Entries taken from a collection

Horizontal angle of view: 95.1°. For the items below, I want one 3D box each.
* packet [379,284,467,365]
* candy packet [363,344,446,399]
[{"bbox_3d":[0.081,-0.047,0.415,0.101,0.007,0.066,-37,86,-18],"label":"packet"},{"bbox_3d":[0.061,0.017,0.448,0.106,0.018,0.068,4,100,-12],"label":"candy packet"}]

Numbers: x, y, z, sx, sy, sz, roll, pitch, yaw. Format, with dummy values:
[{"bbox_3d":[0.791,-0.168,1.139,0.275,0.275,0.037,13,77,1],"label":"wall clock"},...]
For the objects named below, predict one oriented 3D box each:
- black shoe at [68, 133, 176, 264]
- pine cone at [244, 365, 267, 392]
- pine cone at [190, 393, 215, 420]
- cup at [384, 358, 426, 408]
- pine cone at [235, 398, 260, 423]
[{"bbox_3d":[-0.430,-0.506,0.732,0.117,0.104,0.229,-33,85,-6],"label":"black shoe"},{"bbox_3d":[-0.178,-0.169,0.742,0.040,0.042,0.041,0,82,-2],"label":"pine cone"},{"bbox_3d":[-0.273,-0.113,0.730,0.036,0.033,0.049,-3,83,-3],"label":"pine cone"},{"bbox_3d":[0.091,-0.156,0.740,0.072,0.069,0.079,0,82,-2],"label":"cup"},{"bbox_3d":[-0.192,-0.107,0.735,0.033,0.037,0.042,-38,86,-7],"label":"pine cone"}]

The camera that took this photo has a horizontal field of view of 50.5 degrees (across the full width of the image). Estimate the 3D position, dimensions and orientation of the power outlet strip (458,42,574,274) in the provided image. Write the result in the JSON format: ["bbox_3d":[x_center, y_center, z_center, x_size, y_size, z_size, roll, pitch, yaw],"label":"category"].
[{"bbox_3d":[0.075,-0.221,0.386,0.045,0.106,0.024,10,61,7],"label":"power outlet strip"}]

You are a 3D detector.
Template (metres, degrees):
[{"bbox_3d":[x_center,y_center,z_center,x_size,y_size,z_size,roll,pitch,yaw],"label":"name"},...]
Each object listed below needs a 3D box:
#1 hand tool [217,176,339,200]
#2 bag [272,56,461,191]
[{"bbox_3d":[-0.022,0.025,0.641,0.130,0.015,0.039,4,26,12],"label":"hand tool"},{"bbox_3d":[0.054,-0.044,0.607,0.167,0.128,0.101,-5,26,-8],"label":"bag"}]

▸ **Task brief**
What lines above contain "below"? Copy them out.

▸ **Task solution**
Horizontal angle of view: 95.1°. For the items below, I want one 3D box each.
For the objects named below, predict one oriented 3D box each:
Each object listed below needs a 3D box:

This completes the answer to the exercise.